Strafrecht – Letale longembolie NJ 1979, 60

  • Datum: 12 september 1978

  • Rechtbankniveau: Hoge Raad

  • Rechtsgebied: Strafrecht

  • Wetsartikelen: /

Casus

In deze zaak gaat het over een man die dronken achter het stuur is gaan zitten. Verdachte nadert een voorrangsweg, ziet verder geen verkeer en rijd met een hoge snelheid het nabijgelegen kruispunt op. Plots rijdt er ook een andere bestuurder op het kruispunt waardoor de dronken bestuurder een ongeluk veroorzaakt. Het slachtoffer is ernstig gewond en wordt naar het ziekenhuis gebracht. Bijna twee weken later komt de man te overlijden.
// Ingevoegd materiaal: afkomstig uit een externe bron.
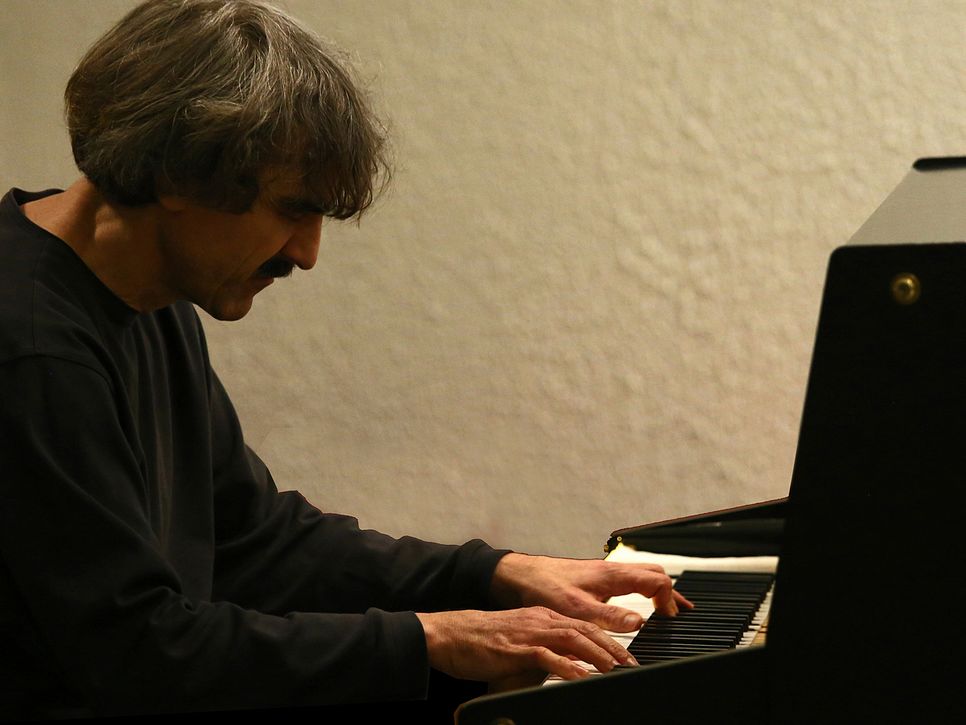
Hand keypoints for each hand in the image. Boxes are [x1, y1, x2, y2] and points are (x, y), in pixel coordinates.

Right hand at [415, 607, 634, 683]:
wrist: (451, 634)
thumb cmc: (482, 641)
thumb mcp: (520, 644)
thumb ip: (544, 653)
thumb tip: (567, 669)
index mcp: (542, 617)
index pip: (583, 625)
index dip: (607, 639)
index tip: (625, 656)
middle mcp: (539, 620)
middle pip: (584, 629)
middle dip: (611, 647)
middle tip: (631, 664)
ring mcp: (529, 632)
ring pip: (572, 638)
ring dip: (597, 654)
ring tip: (615, 668)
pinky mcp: (516, 648)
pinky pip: (547, 656)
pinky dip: (567, 666)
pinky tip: (581, 676)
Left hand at [489, 553, 693, 632]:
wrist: (519, 576)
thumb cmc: (543, 587)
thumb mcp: (576, 608)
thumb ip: (609, 617)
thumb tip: (640, 623)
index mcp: (612, 575)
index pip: (656, 579)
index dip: (669, 599)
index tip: (669, 619)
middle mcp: (611, 570)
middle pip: (654, 573)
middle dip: (670, 593)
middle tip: (677, 615)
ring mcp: (604, 573)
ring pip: (641, 575)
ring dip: (658, 590)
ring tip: (672, 608)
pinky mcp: (595, 579)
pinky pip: (628, 580)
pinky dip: (643, 590)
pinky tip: (641, 602)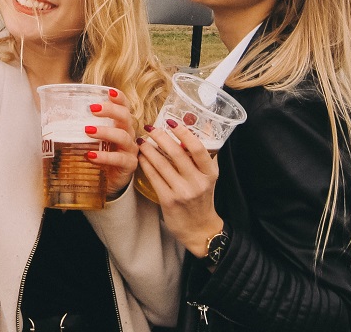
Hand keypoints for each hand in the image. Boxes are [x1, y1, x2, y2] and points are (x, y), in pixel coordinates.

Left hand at [84, 88, 138, 199]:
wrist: (107, 182)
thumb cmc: (98, 155)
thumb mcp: (89, 139)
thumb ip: (78, 127)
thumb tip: (52, 115)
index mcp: (120, 124)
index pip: (124, 106)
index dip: (119, 98)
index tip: (108, 92)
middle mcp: (128, 134)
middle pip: (125, 117)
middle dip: (110, 110)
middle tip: (92, 109)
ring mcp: (129, 150)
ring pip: (122, 136)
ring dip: (105, 132)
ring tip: (87, 130)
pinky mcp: (128, 165)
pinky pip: (119, 159)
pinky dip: (105, 156)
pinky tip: (91, 156)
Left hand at [137, 119, 224, 256]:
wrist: (199, 228)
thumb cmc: (202, 198)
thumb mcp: (209, 176)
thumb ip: (205, 153)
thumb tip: (207, 124)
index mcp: (210, 173)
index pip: (198, 148)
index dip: (184, 133)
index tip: (172, 122)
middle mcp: (198, 182)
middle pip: (177, 153)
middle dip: (161, 137)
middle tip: (151, 128)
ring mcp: (182, 192)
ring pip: (162, 164)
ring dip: (149, 149)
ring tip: (142, 140)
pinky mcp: (168, 200)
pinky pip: (154, 177)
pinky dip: (146, 164)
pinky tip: (140, 156)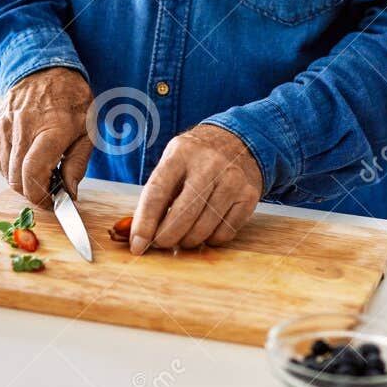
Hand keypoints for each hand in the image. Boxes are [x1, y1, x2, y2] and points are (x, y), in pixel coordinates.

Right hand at [0, 67, 93, 207]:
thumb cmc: (71, 101)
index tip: (52, 201)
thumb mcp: (88, 131)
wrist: (46, 70)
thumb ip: (78, 164)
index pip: (33, 174)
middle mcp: (23, 126)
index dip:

De man overlijdt door een letale longembolie ontstaan uit trombose als gevolg van de noodzakelijke bedrust na het ongeluk. De verdachte wordt in dit geval vervolgd voor het overtreden van art. 6 WVW. De vraag in dit arrest is of er sprake is van een causaal verband tussen het overlijden van de man in het busje en het ongeluk.

Rechtsvraag

Is er een causaal verband tussen het overlijden aan letale longembolie en het ongeluk?

Hoge Raad

De rechtbank en het hof zijn van mening dat er wel sprake is van een voldoende causaal verband tussen het ongeluk en de dood van het slachtoffer. De verdachte wordt daarom door de rechtbank en het hof ook veroordeeld. De verdachte klaagt over de aanname van het causale verband tussen het ongeluk en de letale longembolie. De Hoge Raad buigt zich over de zaak en is van mening dat de letale longembolie niet van zodanige aard is dat het overlijden niet aan verdachte kan worden toegerekend. In dit arrest maakt de Hoge Raad voor het eerst gebruik van de leer van redelijke toerekening. De Hoge Raad rekent de schuld toe aan de verdachte en verwerpt het cassatieberoep.

Rechtsregel

Bij de beantwoording van de vraag of er sprake is van een causaal verband wordt de leer van redelijke toerekening toegepast in de casus. Voorheen was het criterium de voorzienbaarheid of zeldzaamheid van het gevolg die werd gebruikt door de Hoge Raad.